Radars To Now Catch Tailgating Motorists In UAE
We all know that there is fair share of road rage going around in the UAE. Among the dozens of varieties of it, one of the most common and hard to miss is tailgating. Tailgating is what happens when you drive way too close to the vehicle in front of you, which is ill-advised for many obvious reasons. And as it so happens, it seems like the authorities have had enough as police have now introduced radars that can nab those pesky tailgaters.
The initiative was actually taken by the Sharjah Police in order to raise awareness in motorists. It has warned drivers that tailgating will not only result in an instant fine of AED 400 but also attract four black points. Many who tailgate are either oblivious to the danger of doing so, or they think the risk factor is relatively low. However, statistics don’t lie. As per some statistics that were shared by the Abu Dhabi Police, 13% of all traffic accidents in the first quarter of 2018 happened on account of drivers failing to maintain a safe distance between vehicles.
That might not sound like a big enough number, but then again, most offenders don’t believe that tailgating is a serious offence either. However, the truth of the matter is that between 2017 and 2018 alone, the approximate number of lives lost as a direct result of tailgating is well north of 60 individuals. In fact, during a survey that was conducted in 2017, Dubai Police reportedly charged over 77, 000 motorists for tailgating. Authorities also found out the reasons motorists gave when asked about their tailgating behaviour; as expected, it boiled down to factors such as them being late, slow drivers ahead, or even not being aware of traffic rules and regulations. When questioned, a vast chunk of motorists claimed they don’t participate in any form of tailgating.
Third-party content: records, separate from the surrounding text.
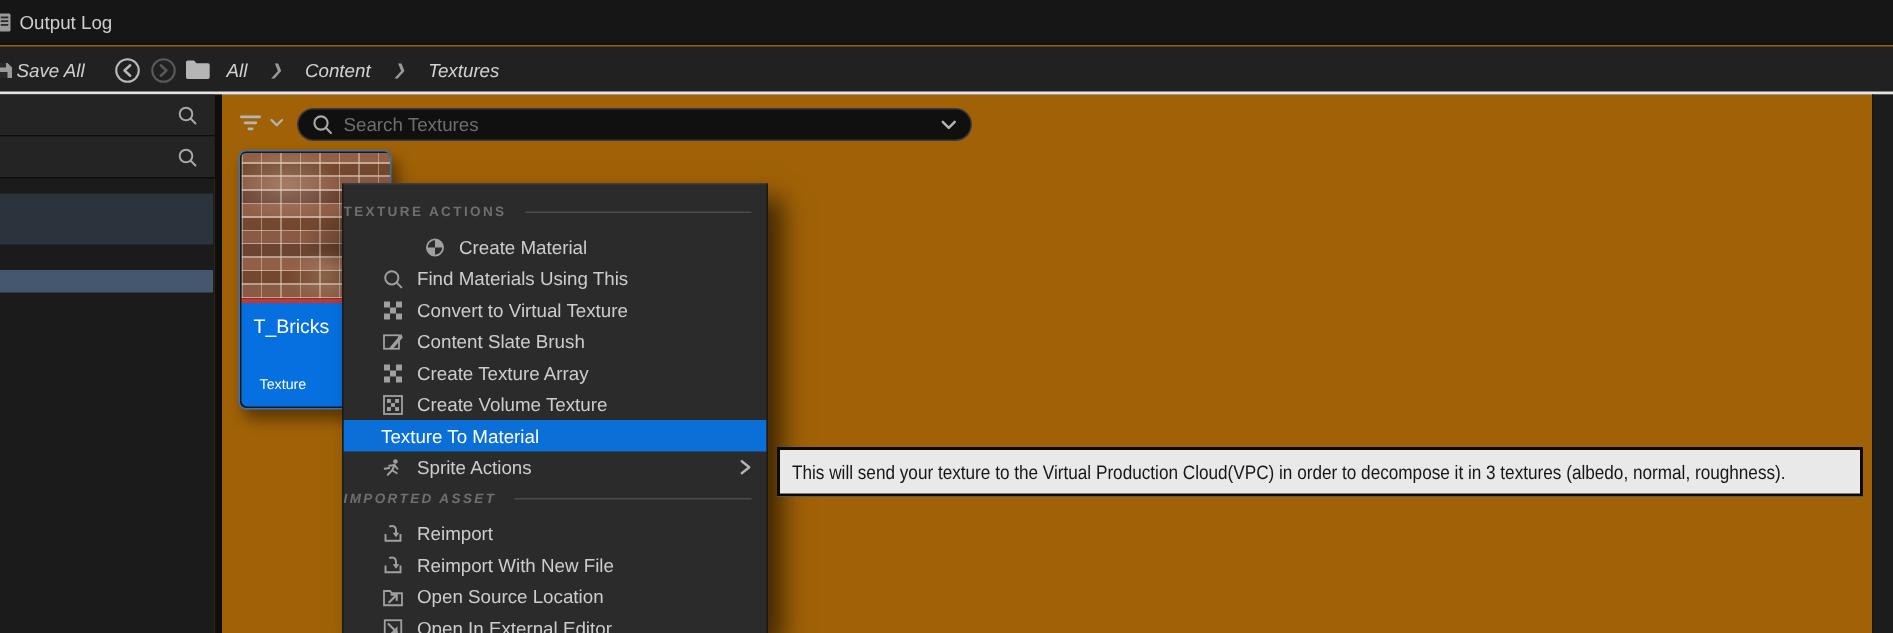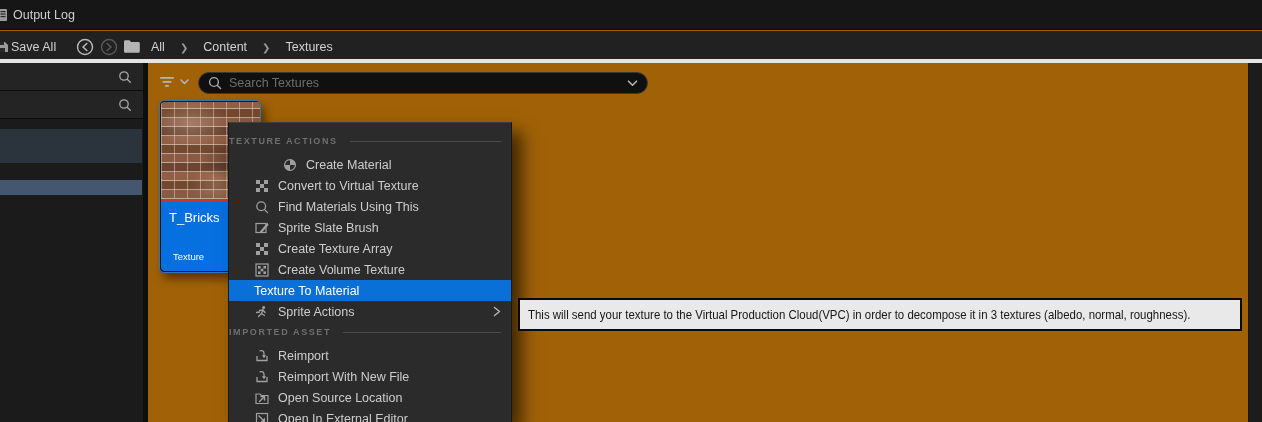--- a/index.html
+++ b/index.html
@@ -24,7 +24,7 @@
   
   .toolbar {
     position:absolute; left:0; top:31px; width:1262px; height:32px;
-    background:#212121; border-bottom:4px solid #e5e5e5;
+    background:#212121; border-bottom:2px solid #e5e5e5;font-style:italic;
   }
   .saveall {
     position:absolute; left:11px; top:0; height:32px; display:flex; align-items:center;

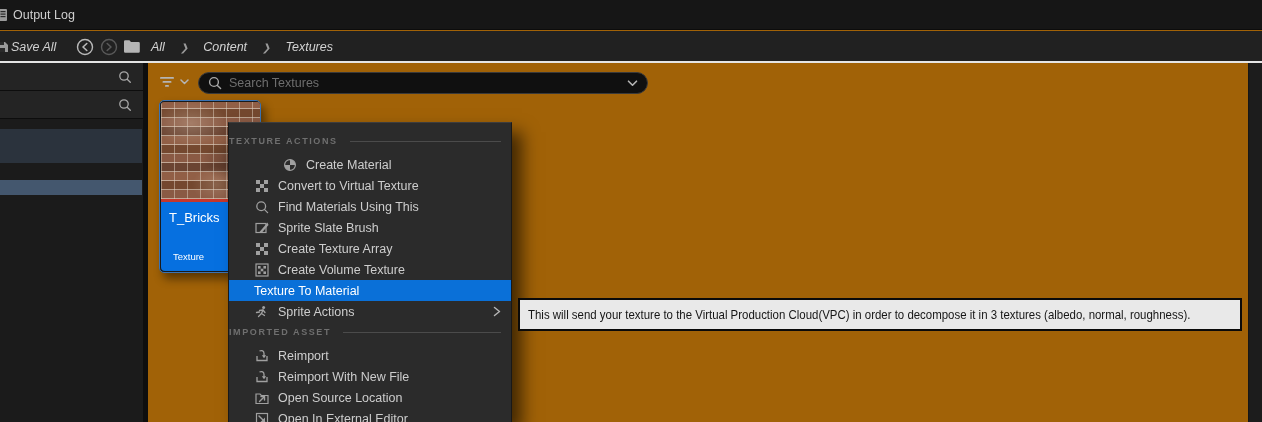--- a/index.html
+++ b/index.html
@@ -244,6 +244,15 @@
       <div class="menu-item">
         <span class="mi">
           <svg width="14" height="14" viewBox="0 0 14 14">
+            <circle cx="6.2" cy="6.2" r="4.4" fill="none" stroke="#a0a0a0" stroke-width="1.3"></circle>
+            <line x1="9.6" y1="9.6" x2="12.6" y2="12.6" stroke="#a0a0a0" stroke-width="1.3" stroke-linecap="round"></line>
+          </svg>
+        </span>
+        <span>Find Materials Using This</span>
+      </div>
+      <div class="menu-item">
+        <span class="mi">
+          <svg width="14" height="14" viewBox="0 0 14 14">
             <g fill="#a0a0a0">
               <rect x="1" y="1" width="4" height="4"></rect>
               <rect x="9" y="1" width="4" height="4"></rect>
@@ -254,15 +263,6 @@
           </svg>
         </span>
         <span>Convert to Virtual Texture</span>
-      </div>
-      <div class="menu-item">
-        <span class="mi">
-          <svg width="14" height="14" viewBox="0 0 14 14">
-            <circle cx="6.2" cy="6.2" r="4.4" fill="none" stroke="#a0a0a0" stroke-width="1.3"></circle>
-            <line x1="9.6" y1="9.6" x2="12.6" y2="12.6" stroke="#a0a0a0" stroke-width="1.3" stroke-linecap="round"></line>
-          </svg>
-        </span>
-        <span>Find Materials Using This</span>
       </div>
       <div class="menu-item">
         <span class="mi">

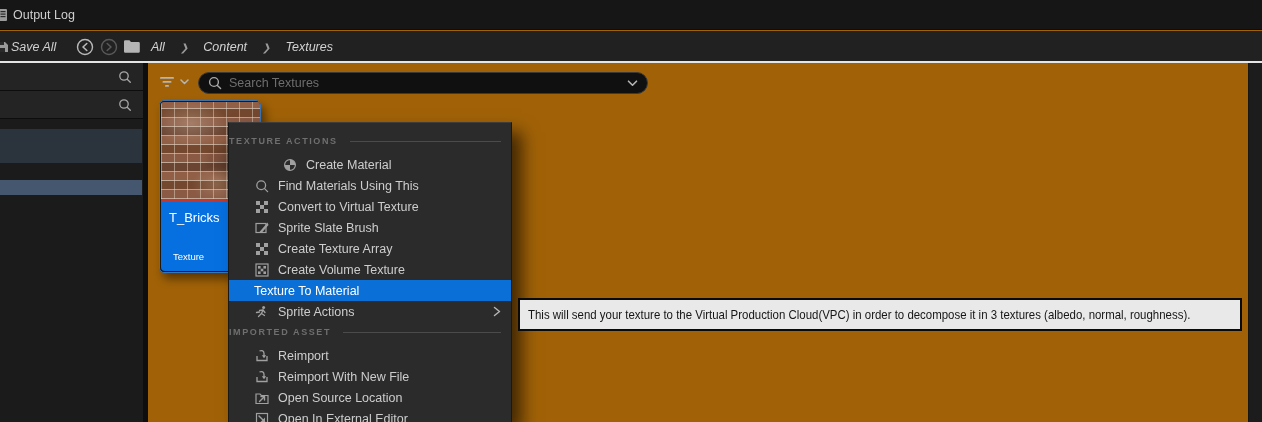--- a/index.html
+++ b/index.html
@@ -271,7 +271,7 @@
             <path d="M4.5 11 L12.5 1.5 L13.5 4 L6.5 12 Z" fill="#a0a0a0"></path>
           </svg>
         </span>
-        <span>Sprite Slate Brush</span>
+        <span>Content Slate Brush</span>
       </div>
       <div class="menu-item">
         <span class="mi">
According to some experts, drivers should maintain at least 56 metres between vehicles when travelling at 100 km/h. This calculation takes into account several factors such as the time to register and respond to visual stimuli, braking performance of an average car, closure rate between vehicles, and driver distractions etc. However, most tailgating incidents happen at way, way less distances than 56 metres. It isn’t difficult to spot vehicles driving almost bumper-to-bumper at high speeds on highways, and even on some urban roads.
After witnessing several tailgating incidents myself, I can assure you that no good comes out of following someone that closely. There have been several cases where drivers panicked when they spotted a car gunning for them at high speed, but couldn’t move out of the way in time. Sometimes, the errant driver is able to slow just enough to avoid a collision, though that’s not always the case. Since every car is different and traffic patterns don’t always remain the same, one can never truly predict the outcome of tailgating.
As an example, heavier vehicles such as SUVs and pick-up trucks require more time to shed speed because of the inertia that’s involved. On the contrary, smaller vehicles such as hatchbacks and high-performance sports cars can usually slow down far quicker. However, these are all relative terms and at the end of the day, reaction times of drivers also play a crucial role.
In conclusion, tailgating isn’t safe and has led to several completely avoidable accidents. So, the implementation of these specialised radars/cameras by the Sharjah Police is a welcome safety net. Those who are frequent tailgaters in the UAE now have yet another reason to discontinue their reckless and dangerous habit.